B.C. boosts venture capital tax breaks

The B.C. government will add an extra $3 million to its small business venture capital tax credit and set up an expert panel to review business taxes in B.C., Premier Christy Clark announced Wednesday.

Premier Christy Clark speaks to Surrey Board of Trade breakfast meeting Wednesday.

The B.C. government will add an extra $3 million to its small business venture capital tax credit and set up an expert panel to review business taxes in B.C., Premier Christy Clark announced Wednesday.

The province currently budgets $30 million a year to provide tax credits to risk-taking investors who put money into qualifying ventures, Clark told a Surrey Board of Trade breakfast meeting.

“One of the things we know is that the majority of new jobs in any economy are created by new businesses,” Clark said. “We’ll be expanding [the tax credit program] so more angel investors can get a 30 per cent refundable tax credit for eligible small businesses. And that means these job creators will get a leg up on capital, it means they’ll get a leg up on hiring and on receiving the strategic advice that they need from experienced investors in the marketplace.”

The announcement is the third in a week-long series of campaign-style stops to roll out an employment development plan that Clark is pitching as “the central mission of my job as premier.”

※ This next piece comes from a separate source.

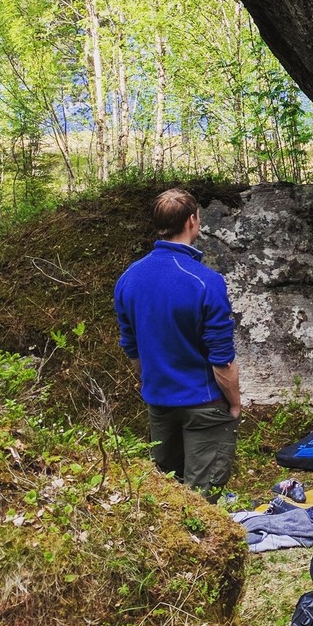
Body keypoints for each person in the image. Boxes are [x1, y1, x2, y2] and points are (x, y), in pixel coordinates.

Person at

Monday she visited Prince Rupert to announce a $90 million expansion of the Ridley Island bulk commodity port, cost shared with the federal government and CN Rail. Tuesday in Kamloops, Clark set a target of increasing international students in B.C. by 50 per cent, with regional panels to identify the skills required for new workers.

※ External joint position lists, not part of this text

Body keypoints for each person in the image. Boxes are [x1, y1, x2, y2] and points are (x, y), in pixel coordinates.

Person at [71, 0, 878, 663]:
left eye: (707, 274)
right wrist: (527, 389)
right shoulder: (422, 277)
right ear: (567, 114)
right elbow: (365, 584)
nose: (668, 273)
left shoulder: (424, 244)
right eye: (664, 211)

In Surrey, Clark also announced that the B.C. government will extend its apprenticeship training tax credit program until 2014. That program currently spends $31 million a year on refundable tax credits for wages paid to eligible apprentices.

Clark also vowed to extend the B.C. Liberal government’s commitment to no net increase in regulations, and to introduce legislation that will simplify government approvals and reduce regulations on citizens and small businesses.

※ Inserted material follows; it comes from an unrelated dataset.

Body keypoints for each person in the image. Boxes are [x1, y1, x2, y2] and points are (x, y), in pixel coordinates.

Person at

NDP leader Adrian Dix said Wednesday the premier’s initial job announcements have been disappointing, and he expects to see a full plan with job creation targets by the end of this week.

“Clearly what we’ve seen so far is a list of things that were already in the government’s in-basket that they’re just patching together as a series of announcements for her,” Dix said.

One way the government could create construction jobs would be to get rid of the harmonized sales tax sooner than the spring of 2013, he added.